I pointed at the box I’d signed. “Isabel McNeil.”
“Do you understand where you are?” She gestured around the office. It was fairly nondescript, looked like a reception office anywhere.
“The National Antimafia Directorate.”
“Yes. And do you know what is here, what we do?”
I felt the urge to say Mafia hunting? I ignored it, kept quiet.
“We are prosecutors,” she said. “You understand?”
“Yes, I’m a lawyer.”
“Okay, so you understand. We do not answer questions, we prosecute. We do not give out information.”
“Well, where would I get information? I mean, is there…” What was I looking for exactly?
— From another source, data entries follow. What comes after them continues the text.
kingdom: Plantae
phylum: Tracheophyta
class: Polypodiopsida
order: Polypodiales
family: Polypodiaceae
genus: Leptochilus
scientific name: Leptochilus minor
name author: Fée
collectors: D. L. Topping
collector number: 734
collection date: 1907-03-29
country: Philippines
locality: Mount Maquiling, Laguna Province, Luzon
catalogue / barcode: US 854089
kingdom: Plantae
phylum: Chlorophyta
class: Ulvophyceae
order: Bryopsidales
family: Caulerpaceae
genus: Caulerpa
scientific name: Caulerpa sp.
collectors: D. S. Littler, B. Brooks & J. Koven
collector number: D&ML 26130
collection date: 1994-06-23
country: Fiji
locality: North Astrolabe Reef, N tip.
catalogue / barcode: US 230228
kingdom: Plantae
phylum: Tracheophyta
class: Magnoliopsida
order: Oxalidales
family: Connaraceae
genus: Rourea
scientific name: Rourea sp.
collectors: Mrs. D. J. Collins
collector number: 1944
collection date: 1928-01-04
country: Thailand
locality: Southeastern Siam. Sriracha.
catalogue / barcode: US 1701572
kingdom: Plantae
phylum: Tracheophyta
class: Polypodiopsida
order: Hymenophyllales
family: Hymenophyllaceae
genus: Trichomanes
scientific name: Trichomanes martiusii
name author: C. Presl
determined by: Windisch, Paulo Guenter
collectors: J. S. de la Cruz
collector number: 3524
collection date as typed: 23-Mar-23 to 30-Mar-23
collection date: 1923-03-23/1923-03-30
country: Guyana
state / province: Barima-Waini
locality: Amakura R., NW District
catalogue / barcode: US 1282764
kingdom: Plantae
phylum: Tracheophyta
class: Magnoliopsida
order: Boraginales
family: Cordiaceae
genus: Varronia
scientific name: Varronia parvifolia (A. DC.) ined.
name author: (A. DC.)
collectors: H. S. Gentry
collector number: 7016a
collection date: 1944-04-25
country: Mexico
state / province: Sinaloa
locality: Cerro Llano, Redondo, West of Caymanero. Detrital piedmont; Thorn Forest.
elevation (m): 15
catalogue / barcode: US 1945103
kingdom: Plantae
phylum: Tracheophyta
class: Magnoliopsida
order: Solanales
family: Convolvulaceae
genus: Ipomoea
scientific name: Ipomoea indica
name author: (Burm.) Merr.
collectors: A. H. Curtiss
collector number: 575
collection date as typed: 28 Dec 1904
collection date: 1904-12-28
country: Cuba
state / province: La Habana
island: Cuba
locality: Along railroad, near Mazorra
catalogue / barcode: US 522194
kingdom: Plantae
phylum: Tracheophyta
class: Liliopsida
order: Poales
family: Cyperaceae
A Mafia museum? “…a place to do research about someone from the United States, someone I know who was working on a case involving the Camorra and then-” I was about to say died, but instead said, “-disappeared.”
“Not here.” She gave a brusque shake of her head. “You will not get that information here.”
She gestured at the door. The carabiniere stepped forward, ushering me toward the door and back through the courtyard. Once again, I found myself standing outside the building.
And that, apparently, was that.
I stood another moment, looking at the door. I was about to turn away when it clicked open. I expected to see the carabiniere frowning, telling me to move along or whatever they say in Italian, but instead a young man stepped outside. He looked about my age. He had sandy-brown hair and gleaming blue eyes. Unlike the carabiniere’s and the woman’s, those eyes were smiling.
“You said you were here for what?” he asked.
When I hesitated, he pointed to the camera above the door. “They are everywhere in the building. We see and hear everything.”
“Oh,” I said, a little uncomfortable, “I was just here to ask some questions…”
“Come,” he said, gesturing away from the camera. We took a few steps up the street. He nodded at me, encouraging me to continue.
As I spoke, the man nodded, his eyes gleamed some more. “You are in Roma for how long?” He smiled, showing lots of teeth.
“I’m not sure.”
“Well, come.” He waved an arm up the street. “Let us take a coffee, and we will talk.”